Wife of late poet and dramatist, Clark, Prof. Ebun Clark gave historical context to their relationship with Onobrakpeya, saing 1965 was the year when art began to draw them close. “When he came to see my husband at the University of Lagos (I was about leaving for Ibadan where I was teaching), he had a big canvas with him. Bruce used to hawk his work. So young artists should be patient and not be in a rush. Onobrakpeya is the father of printmaking. We had a work of his in 1962. When we moved to a new flat, he gave us a painting as a gift. He’s so generous. Young artists will have a time of waiting before the big break. Every single celebration you (Onobrakpeya) has you have deserved it.”

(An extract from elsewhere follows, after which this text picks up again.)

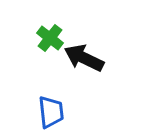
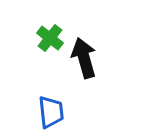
black arrow: rotated 48 degrees clockwise
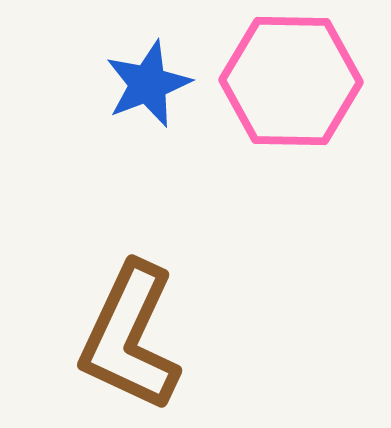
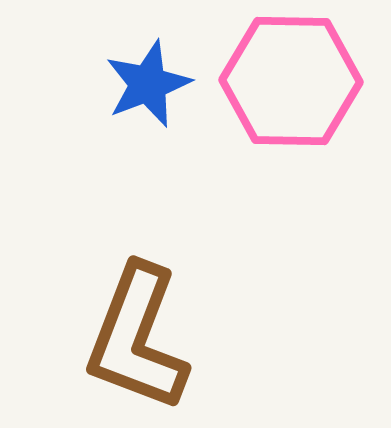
brown L-shape: moved 7 px right, 1 px down; rotated 4 degrees counterclockwise
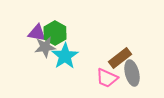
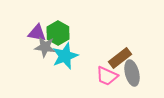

Painter, art historian and curator of ‘Songs for the Weaverbird: Writing and Art’ in celebration of Christopher Okigbo at this year’s LABAF Ikwuemesi praised Onobrakpeya’s generosity of spirit and his humility even as a giant in his own right. He gave Achebe’s telling proverb in his famous Things Fall Apart to illustrate the symbolism of Onobrakeya’s life of high impact and value to society. According to Ikwuemesi, “’Achebe said in a proverb that if you don’t lick your lips, the harmattan will lick it for you’. It means the responsibility we must bear. Bruce is a giver, but not much a receiver. This is symbolic. More people should do this kind of thing (Harmattan Workshop). When they (people like Onobrakpeya) are no more, who will lead us? If you have succeeded, what are you doing to show others the light? Once you are no more, what would you be remembered by? The people you mentored and impact will continue to elongate.
“This is one man when you visit him, he makes you look like a king. He has the humility to receive you. May God open the hearts and minds of us all to see and learn from your example, because artists are envious and difficult to manage.”